Liquid cooling would help reduce operating temperatures and increase performance of the future handsets.

Samsung Galaxy S7, Samsung Galaxy S6, smartphones, liquid cooling, Qualcomm Snapdragon 820 processor

Samsung's next flagship smartphone, which will be the successor to the company's Galaxy S6 and S6 Edge+ phones, could be equipped with a liquid cooling system designed to lower the operating temperatures of the devices to increase performance.

That speculation is the latest rumor swirling about what will likely be Samsung's Galaxy S7 flagship phone models, which are expected to be announced just before the Mobile World Congress event in Barcelona, Spain, in late February.

The possibility of liquid cooling in the next phone model was raised in a report from Chinese Website UDN, according to a Dec. 7 story by Forbes. Samsung is reportedly seeking a component supplier to provide heat pipes, which wick away heat from other components to cool them, the story stated. The thin, tiny pipes allow liquid to circulate to remove heat using thermal dynamics. Liquid is a more efficient heat transfer medium than air.

The use of heat pipes, however, makes it trickier to build a slim phone, so the company has to find new ways to build such a feature into its devices, the story reported.

Other companies have used such technology in some of their mobile phones, including Microsoft and Sony, which used them in their Lumia 950 XL and Xperia Z5 phones, respectively.

Interestingly, Fujitsu in April unveiled a design for an innovative, thin heat pipe (pictured) that's less than 1mm thick that the company is developing to improve internal cooling in future smartphones, tablets, laptops and other compact electronic devices, according to an earlier eWEEK story. The low-profile heat pipe, which fits inside a device and wicks heat away from heat-generating components that are inside, is being developed by Fujitsu Laboratories. The liquid inside the heat pipe turns into a vapor after passing over the heat sources and then turns back into a liquid as it is cooled, similar to the process used in air conditioning systems.

Fujitsu's thin heat pipe reportedly is capable of transferring approximately five times more heat than current thin heat pipes, making it possible for CPUs and other heat-generating components to run cooler and to avoid concentrated hot spots inside devices, the story stated.

The latest heat pipe rumors are not the first to be heard about the Samsung's next-generation S7 smartphones.

In October, other reports said that the devices could come with a 3D Touch feature like that found in the latest Apple iPhone 6s models. Also possible is an extension of the Galaxy S6 Edge+ wraparound screen to the top of the handset, in addition to its existing wraparound sides.

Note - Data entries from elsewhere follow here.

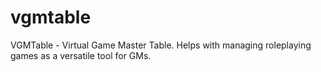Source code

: # vgmtable
VGMTable - Virtual Game Master Table. Helps with managing roleplaying games as a versatile tool for GMs.
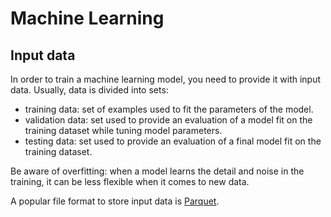 # Machine Learning

## Input data

In order to train a machine learning model, you need to provide it with input
data. Usually, data is divided into sets:

- training data: set of examples used to fit the parameters of the model.
- validation data: set used to provide an evaluation of a model fit on
  the training dataset while tuning model parameters.
- testing data: set used to provide an evaluation of a final model fit on the
  training dataset.

Be aware of overfitting: when a model learns the detail and noise in the
training, it can be less flexible when it comes to new data.

A popular file format to store input data is
[Parquet](https://parquet.apache.org/docs/).

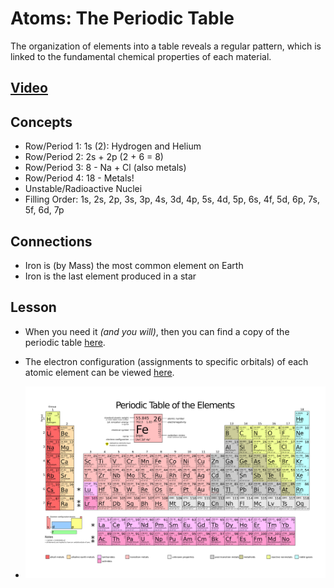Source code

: # Atoms: The Periodic Table
The organization of elements into a table reveals a regular pattern, which is linked to the fundamental chemical properties of each material.

## [Video](https://vimeo.com/1000458082)

## Concepts
- Row/Period 1: 1s (2): Hydrogen and Helium
- Row/Period 2: 2s + 2p (2 + 6 = 8)
- Row/Period 3: 8 - Na + Cl (also metals)
- Row/Period 4: 18 - Metals!
- Unstable/Radioactive Nuclei
- Filling Order: 1s, 2s, 2p, 3s, 3p, 4s, 3d, 4p, 5s, 4d, 5p, 6s, 4f, 5d, 6p, 7s, 5f, 6d, 7p

## Connections
- Iron is (by Mass) the most common element on Earth
- Iron is the last element produced in a star

## Lesson
- When you need it *(and you will)*, then you can find a copy of the periodic table [here](_data/images/periodic_table.png).
+ The electron configuration (assignments to specific orbitals) of each atomic element can be viewed [here](https://en.wikipedia.org/wiki/Electron_configurations_of_the_elements_(data_page)).
* ![The Periodic Table:600](../../../boxes/atoms/_data/images/periodic_table.png)
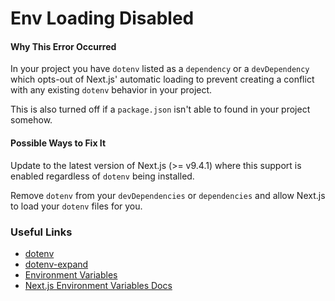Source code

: # Env Loading Disabled

#### Why This Error Occurred

In your project you have `dotenv` listed as a `dependency` or a `devDependency` which opts-out of Next.js' automatic loading to prevent creating a conflict with any existing `dotenv` behavior in your project.

This is also turned off if a `package.json` isn't able to found in your project somehow.

#### Possible Ways to Fix It

Update to the latest version of Next.js (>= v9.4.1) where this support is enabled regardless of `dotenv` being installed.

Remove `dotenv` from your `devDependencies` or `dependencies` and allow Next.js to load your `dotenv` files for you.

### Useful Links

- [dotenv](https://npmjs.com/package/dotenv)
- [dotenv-expand](https://npmjs.com/package/dotenv-expand)
- [Environment Variables](https://en.wikipedia.org/wiki/Environment_variable)
- [Next.js Environment Variables Docs](https://nextjs.org/docs/basic-features/environment-variables)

The 3D Touch and expanded wraparound screen possibilities have been seen in "concept images" based on patents that have been applied for by Samsung. The concept drawings were produced by 3DFuture, which creates 3D interactive animations of mobile devices for the mobile industry. The images are based on the patents from Samsung's recent applications.

In August, the first Galaxy S7 rumors began with reports that Samsung would give its next devices a processor upgrade as part of an Agile development process that is helping to bring it to market sooner than in the past, according to an earlier eWEEK report. The potential replacement of the existing 64-bit Exynos 7 processors in the current Galaxy S6 smartphones with Qualcomm Snapdragon 820 processors is part of an ongoing Agile design process that could also shave one to two months off the phone's typical development path to get it ready by December.

The latest Galaxy S6 and S6 Edge+ and Galaxy Note 5 smartphones hit the market in August.